* _Instructions for the task_: The word "START" marks the lines to find; copy every such line from the data below.

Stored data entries

-- Opening Marker --

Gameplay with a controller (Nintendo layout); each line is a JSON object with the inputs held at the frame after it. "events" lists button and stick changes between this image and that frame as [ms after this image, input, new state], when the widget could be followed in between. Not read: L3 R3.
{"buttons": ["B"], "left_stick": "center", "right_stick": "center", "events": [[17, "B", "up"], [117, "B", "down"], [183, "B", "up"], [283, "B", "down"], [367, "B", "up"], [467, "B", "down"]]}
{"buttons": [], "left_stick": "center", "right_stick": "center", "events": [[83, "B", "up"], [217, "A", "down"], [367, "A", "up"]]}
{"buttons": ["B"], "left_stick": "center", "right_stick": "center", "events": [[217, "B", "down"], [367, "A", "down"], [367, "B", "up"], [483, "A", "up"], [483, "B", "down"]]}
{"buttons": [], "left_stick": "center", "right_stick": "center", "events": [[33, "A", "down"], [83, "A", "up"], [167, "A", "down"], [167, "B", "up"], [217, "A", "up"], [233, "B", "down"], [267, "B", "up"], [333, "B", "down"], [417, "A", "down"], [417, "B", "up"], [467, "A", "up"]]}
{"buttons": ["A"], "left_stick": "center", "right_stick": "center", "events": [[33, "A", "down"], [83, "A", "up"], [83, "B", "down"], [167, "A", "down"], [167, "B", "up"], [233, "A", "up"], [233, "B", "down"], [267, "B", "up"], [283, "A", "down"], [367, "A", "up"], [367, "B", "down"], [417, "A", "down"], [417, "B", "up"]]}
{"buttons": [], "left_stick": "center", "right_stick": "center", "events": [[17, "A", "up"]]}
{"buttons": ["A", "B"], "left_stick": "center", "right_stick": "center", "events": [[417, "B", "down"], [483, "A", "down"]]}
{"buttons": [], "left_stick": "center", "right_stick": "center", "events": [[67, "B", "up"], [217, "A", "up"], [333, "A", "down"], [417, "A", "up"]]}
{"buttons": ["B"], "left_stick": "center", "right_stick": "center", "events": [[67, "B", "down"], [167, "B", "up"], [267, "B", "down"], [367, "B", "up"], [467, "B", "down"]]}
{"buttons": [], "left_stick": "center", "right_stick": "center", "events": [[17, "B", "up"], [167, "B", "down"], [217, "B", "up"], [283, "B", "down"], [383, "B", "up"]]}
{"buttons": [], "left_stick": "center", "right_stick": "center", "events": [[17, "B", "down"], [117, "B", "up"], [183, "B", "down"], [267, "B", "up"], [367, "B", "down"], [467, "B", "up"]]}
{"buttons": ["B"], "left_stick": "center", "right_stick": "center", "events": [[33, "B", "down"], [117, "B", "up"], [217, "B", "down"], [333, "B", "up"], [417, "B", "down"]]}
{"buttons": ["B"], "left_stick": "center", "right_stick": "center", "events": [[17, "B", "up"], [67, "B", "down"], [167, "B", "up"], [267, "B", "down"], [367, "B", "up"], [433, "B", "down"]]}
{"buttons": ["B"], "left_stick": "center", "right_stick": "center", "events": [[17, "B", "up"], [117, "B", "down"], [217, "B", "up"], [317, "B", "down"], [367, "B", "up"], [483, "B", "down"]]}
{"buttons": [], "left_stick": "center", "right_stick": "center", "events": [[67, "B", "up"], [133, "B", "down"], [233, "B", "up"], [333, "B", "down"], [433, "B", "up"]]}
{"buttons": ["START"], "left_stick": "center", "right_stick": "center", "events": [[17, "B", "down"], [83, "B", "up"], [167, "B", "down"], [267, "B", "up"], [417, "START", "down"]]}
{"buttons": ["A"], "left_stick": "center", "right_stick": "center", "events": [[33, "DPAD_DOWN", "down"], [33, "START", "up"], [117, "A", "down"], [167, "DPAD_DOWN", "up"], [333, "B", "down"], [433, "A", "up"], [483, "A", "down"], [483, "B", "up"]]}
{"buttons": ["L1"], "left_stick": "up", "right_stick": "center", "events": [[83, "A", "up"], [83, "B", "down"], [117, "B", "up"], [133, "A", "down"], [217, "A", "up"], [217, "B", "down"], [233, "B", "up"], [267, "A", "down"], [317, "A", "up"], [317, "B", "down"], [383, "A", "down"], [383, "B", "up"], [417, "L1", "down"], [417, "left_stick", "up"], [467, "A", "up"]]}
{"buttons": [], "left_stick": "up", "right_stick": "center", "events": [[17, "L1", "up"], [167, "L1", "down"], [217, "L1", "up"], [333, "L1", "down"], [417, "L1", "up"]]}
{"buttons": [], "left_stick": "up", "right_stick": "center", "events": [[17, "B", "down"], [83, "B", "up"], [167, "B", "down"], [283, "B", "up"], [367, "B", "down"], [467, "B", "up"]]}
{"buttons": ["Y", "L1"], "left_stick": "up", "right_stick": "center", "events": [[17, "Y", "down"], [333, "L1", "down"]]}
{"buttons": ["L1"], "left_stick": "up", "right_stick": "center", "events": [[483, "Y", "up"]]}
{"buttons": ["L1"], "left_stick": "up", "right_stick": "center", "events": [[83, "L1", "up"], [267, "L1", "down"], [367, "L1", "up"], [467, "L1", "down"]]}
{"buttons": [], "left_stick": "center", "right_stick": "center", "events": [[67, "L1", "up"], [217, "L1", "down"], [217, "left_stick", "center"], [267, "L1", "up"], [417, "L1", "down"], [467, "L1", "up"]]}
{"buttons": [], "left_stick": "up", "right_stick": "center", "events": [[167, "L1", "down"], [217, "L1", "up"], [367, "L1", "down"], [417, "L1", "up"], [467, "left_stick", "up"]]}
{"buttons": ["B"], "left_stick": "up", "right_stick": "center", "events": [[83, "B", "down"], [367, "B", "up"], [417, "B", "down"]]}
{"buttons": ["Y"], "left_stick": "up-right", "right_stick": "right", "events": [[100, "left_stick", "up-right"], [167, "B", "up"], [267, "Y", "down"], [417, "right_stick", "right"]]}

-- Closing Marker --

* _Task response_:
{"buttons": ["START"], "left_stick": "center", "right_stick": "center", "events": [[17, "B", "down"], [83, "B", "up"], [167, "B", "down"], [267, "B", "up"], [417, "START", "down"]]}
{"buttons": ["A"], "left_stick": "center", "right_stick": "center", "events": [[33, "DPAD_DOWN", "down"], [33, "START", "up"], [117, "A", "down"], [167, "DPAD_DOWN", "up"], [333, "B", "down"], [433, "A", "up"], [483, "A", "down"], [483, "B", "up"]]}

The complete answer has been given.